The discoverability of data collected by the UK’s longitudinal studies has come a long way since 2015, argues CLOSER’s Senior Metadata Officer Hayley Mills, who charts the past, present and future of finding study data.
Previously, trying to find out what data had been collected by the eight longitudinal studies in CLOSER involved accessing and searching through a variety of different forms of documentation, often varying by study. It was an involved and time-consuming process for researchers and those working in policy. For those new to the studies this was even more daunting, as understanding the vast amount of data collected could be overwhelming.
If you were a study, you may have had to handle incoming requests from researchers who wanted to browse the available data, and invest time in trying to find the most appropriate variables for each request. Managing longitudinal data is not easy, with studies having to maintain complex and diverse data, as well as make these available for several decades – over 70 years in some cases. This longevity brings with it potential risks: for example, loss of knowledge over time through staff changes or relocation. In addition, many of the systems may not have been built for interoperability, potentially resulting in duplication of work and information when working with others.
With the digital age beginning decades ago, and new researchers growing up in the age of Google, expectations about how we find and manage data have changed. So we set out to create CLOSER Discovery on behalf of the longitudinal community, to bring the discovery of longitudinal data in line with current technologies and to address some of these challenges.
Our first, and fundamental goal was make it easier – in some cases even possible – to search the data collected from the UK’s longitudinal studies, as well as the related survey questions and measurements. We also wanted to provide sufficient information to understand those underlying questions and measurements, and the context within which information was collected. Finally, we wanted as far as possible for it to be future-proof, adhering to the best metadata standards for interoperability with other infrastructures, both in the UK and internationally.
Three ways CLOSER Discovery makes your life easier
In addition to the benefits of discoverability, CLOSER Discovery and its infrastructure has the potential to be a powerful tool and resource for researchers and data managers.
- It facilitates cooperation
Using CLOSER Discovery, researchers can now find all the information in one place. Discovery provides detailed information about variables, data collection instruments and the data collection process, as well as allowing comparability and equivalency of this metadata between studies. This all aids the ability of researchers to harmonise data and draw comparisons between studies, an area of increasing interest both from funders (to maximise the value of publically funded data sets) and policymakers (to help them understand change across generations).
The metadata in CLOSER Discovery can be queried by all kinds of search engines, archives and data analysis tools by using either the API (Application Programming Interface) or OAI–PMH (Open Archives Initiative – Protocol for Metadata Harvesting), eliminating the need for individual studies to provide this metadata themselves and avoiding duplication.
- It is transparent
CLOSER Discovery facilitates openness of metadata by providing detailed provenance of a study’s data in a safe and secure way for studies that cannot make data openly accessible. In addition, longitudinal studies can be complex to understand, and getting to know a study can take a long time.

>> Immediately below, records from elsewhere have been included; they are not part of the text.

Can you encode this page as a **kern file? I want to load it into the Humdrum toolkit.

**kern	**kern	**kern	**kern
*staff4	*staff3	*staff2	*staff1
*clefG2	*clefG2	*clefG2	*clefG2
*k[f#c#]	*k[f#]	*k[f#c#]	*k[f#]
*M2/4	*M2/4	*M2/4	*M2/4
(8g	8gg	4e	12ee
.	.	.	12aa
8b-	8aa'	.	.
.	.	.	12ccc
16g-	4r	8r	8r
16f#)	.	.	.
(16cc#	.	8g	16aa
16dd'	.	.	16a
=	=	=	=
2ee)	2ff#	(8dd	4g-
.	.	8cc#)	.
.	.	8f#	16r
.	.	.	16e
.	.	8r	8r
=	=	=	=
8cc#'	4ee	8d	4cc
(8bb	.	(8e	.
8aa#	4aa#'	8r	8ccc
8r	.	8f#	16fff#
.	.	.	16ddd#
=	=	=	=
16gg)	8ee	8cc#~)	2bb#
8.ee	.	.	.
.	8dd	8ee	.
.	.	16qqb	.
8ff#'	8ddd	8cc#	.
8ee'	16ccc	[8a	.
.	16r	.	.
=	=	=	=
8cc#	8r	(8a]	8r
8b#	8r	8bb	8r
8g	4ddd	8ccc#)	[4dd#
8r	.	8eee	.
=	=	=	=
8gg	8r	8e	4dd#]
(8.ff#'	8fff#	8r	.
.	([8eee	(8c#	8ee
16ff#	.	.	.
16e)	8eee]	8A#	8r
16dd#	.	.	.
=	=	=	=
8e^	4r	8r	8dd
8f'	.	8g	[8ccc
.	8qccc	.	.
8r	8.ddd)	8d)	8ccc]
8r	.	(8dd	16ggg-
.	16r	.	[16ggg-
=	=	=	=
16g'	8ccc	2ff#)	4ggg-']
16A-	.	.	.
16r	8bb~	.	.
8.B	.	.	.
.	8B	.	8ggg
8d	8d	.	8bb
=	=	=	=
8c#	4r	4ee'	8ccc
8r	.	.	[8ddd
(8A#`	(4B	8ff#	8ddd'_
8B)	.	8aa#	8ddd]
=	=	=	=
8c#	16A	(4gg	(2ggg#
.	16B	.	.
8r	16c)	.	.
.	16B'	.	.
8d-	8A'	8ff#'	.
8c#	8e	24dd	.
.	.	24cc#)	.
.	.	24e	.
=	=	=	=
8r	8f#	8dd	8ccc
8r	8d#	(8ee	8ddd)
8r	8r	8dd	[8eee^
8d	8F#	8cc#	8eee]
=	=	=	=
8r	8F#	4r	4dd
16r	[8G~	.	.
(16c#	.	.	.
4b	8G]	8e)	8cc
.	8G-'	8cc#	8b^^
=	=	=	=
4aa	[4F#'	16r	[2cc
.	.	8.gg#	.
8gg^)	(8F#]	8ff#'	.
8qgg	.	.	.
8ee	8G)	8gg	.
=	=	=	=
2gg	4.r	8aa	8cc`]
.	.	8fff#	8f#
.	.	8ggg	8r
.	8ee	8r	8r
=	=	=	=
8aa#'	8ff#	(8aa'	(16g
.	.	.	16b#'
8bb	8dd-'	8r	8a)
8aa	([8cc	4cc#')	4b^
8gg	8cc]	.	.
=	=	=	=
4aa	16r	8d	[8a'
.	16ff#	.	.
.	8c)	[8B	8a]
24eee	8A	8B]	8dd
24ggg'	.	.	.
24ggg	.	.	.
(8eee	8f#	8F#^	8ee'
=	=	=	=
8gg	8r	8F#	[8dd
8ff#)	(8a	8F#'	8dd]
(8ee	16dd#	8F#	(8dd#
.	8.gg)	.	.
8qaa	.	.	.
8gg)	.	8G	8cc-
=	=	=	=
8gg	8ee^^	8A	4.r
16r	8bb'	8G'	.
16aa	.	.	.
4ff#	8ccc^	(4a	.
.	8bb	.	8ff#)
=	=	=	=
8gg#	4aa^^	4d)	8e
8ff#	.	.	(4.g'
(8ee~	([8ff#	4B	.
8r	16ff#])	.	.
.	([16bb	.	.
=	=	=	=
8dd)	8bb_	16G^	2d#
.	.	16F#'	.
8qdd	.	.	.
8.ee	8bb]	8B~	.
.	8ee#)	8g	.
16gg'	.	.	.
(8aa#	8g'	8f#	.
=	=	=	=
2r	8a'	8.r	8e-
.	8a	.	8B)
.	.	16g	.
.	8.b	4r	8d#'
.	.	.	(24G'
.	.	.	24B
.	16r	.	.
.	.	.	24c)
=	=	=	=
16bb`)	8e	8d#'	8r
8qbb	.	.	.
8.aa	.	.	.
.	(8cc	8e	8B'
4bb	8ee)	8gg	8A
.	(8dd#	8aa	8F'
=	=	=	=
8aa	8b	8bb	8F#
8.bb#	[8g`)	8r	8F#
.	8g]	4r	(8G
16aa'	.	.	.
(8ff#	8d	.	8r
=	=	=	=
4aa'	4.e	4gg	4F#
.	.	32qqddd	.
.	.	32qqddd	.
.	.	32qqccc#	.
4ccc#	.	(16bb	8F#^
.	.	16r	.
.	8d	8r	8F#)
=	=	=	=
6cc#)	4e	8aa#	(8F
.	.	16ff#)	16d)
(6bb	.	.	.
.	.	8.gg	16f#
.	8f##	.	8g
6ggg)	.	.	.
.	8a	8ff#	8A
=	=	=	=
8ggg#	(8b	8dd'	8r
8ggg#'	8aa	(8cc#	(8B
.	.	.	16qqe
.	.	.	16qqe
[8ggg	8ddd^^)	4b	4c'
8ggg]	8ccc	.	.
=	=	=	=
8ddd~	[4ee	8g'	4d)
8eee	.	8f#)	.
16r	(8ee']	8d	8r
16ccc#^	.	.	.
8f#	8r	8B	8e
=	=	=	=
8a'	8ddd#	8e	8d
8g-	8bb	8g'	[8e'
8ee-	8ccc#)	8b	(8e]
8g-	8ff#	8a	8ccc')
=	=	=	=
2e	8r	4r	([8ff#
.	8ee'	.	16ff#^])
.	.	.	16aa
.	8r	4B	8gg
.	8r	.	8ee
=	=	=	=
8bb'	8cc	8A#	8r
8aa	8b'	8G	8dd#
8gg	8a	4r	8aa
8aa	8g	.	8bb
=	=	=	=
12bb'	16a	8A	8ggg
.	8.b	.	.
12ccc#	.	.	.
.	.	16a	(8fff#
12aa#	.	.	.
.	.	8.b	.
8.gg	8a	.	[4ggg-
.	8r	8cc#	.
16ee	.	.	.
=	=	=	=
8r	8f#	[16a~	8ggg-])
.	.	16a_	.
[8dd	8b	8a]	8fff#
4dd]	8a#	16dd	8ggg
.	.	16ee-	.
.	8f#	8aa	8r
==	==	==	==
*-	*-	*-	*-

Often, useful information is held in several different places or with a number of individuals. CLOSER Discovery provides a more, centralised, standardised and simplified method of learning about the studies.
- It is sustainable
Running longitudinal studies is a costly process and requires lots of manual work. CLOSER Discovery brings the studies’ infrastructure and information more in line with current technologies, like automation. It uses the same metadata standard (Data Documentation Initiative) as many other data centres, research organisations, statistical agencies and international organisations such as the World Bank. This guarantees the robustness and long-term validity of the metadata now being generated. As technology develops further, these standardised, sustainable metadata are easily moved to new platforms and systems, without any loss of information. This helps studies to protect against the risk of losing metadata about their data as well as losing the knowledge about data held by staff.
CLOSER Discovery will never be a finished product. Firstly, we are improving transparency further by allowing researchers to create lists of key variables that can be shared or referenced in journal articles. Secondly, we are encouraging more collaboration by identifying equivalent variables within and across studies, as well as working with other metadata platforms. And lastly, we are continually adding content from current and additional studies to safeguard more data and metadata for a sustainable future.